I am sooooo Fucking pumped for this season, fav show by far!!!

http://www.amctv.com/the-walking-dead/videos/season-3-comic-con-trailer-the-walking-dead


----------



## Yaya (Aug 29, 2012)

best series on tv right now, i advise everyone here give it a chance.... show is nuts


----------



## JOMO (Aug 29, 2012)

x3!!! AHHHHHHHHH, this show is insane. Been patiently waiting for this to start. RICK IS NOT PLAYING ANYMORE!!


----------



## Spongy (Aug 29, 2012)

I just started the second season and must say it's a great show!!  I love zombie shit, so this is right up my alley.  I like how it's not just a zombie horror show, lots and lots of substance for those Clomid moments!


----------



## Hockeyplaya18 (Aug 29, 2012)

Im not gonna lie though, I miss my guy ______  I loved that dude, never fucked around, knew what had to be done to survive (Guess not) lol


----------



## JOMO (Aug 29, 2012)

Spongy said:


> I just started the second season and must say it's a great show!!  I love zombie shit, so this is right up my alley.  I like how it's not just a zombie horror show, lots and lots of substance for those Clomid moments!

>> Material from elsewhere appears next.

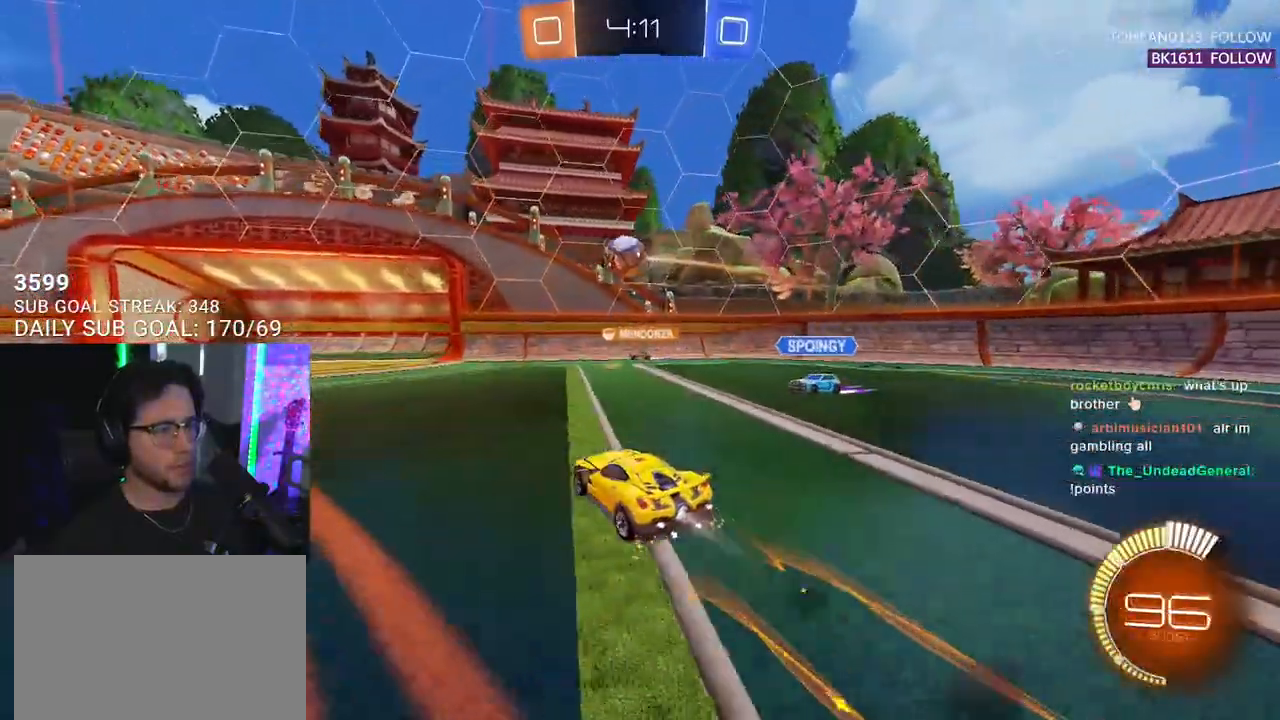
{"buttons": ["R2"], "left_stick": "left", "right_stick": "center", "events": [[50, "left_stick", "right"], [83, "R1", "up"], [283, "left_stick", "down-left"], [367, "left_stick", "left"]]}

Man, season two things really start to get going. Your going to enjoy it.


----------



## Spongy (Aug 29, 2012)

Well, Hockeyplaya just spoiled it!!  lol, damn you bro!!!!!


----------



## Hockeyplaya18 (Aug 29, 2012)

No no, you didnt see that, lol.


----------



## eatspinach (Aug 29, 2012)

I don't miss an episode. Great show.


----------



## HH (Aug 29, 2012)

Cant wait for the season to start, im a huge fan


----------



## Malevolence (Aug 29, 2012)

Looks good



Hockeyplaya18 said:


> I am sooooo Fucking pumped for this season, fav show by far!!!
> 
> http://www.amctv.com/the-walking-dead/videos/season-3-comic-con-trailer-the-walking-dead


----------



## beasto (Aug 29, 2012)

Hell yea I can't wait for season 3 to drop. Watched the shit outta this show when I was deployed!!!! And Son's Of Anarchy is coming back on Sept. 11th got some good shit to look forward to!!!


----------



## Lulu66 (Aug 29, 2012)

Great show, but i think the story line is headed the same way as Lost... No bueno...Well see.


----------



## cranium85 (Aug 30, 2012)

Love walking dead, I watch sons of anarchy but just for kicks. It's so unrealistic....all biker gangs deal drugs, do drugs, and just the fact alone makes the show so make that its so clean. They all sell mad meth do mad drugs and go to war with other clubs. This show needs new writers and needs to be on like HBO and more realistic.


----------



## cranium85 (Aug 30, 2012)

AMC is whee all the sick shows are, walking dead, breaking bad, hell on wheels is sick to. That new show small town security is lame as fuck tho lol


----------



## Spongy (Aug 30, 2012)

So i'm almost done with season 2, and that little shit carl is pissing me off.  just thought i'd let you know.


----------



## Hockeyplaya18 (Aug 30, 2012)

He's cooler than his retard of a MOM!!!


----------



## cranium85 (Aug 30, 2012)

Spongy said:


> So i'm almost done with season 2, and that little shit carl is pissing me off.  just thought i'd let you know.



Ya I thought the same thing, but wait til the last episode Carl gets gangsta lol

But just curious which part r u talking about were Carl pisses u off the part with him alone in the woods?


----------



## cranium85 (Aug 30, 2012)

Hockeyplaya18 said:


> He's cooler than his retard of a MOM!!!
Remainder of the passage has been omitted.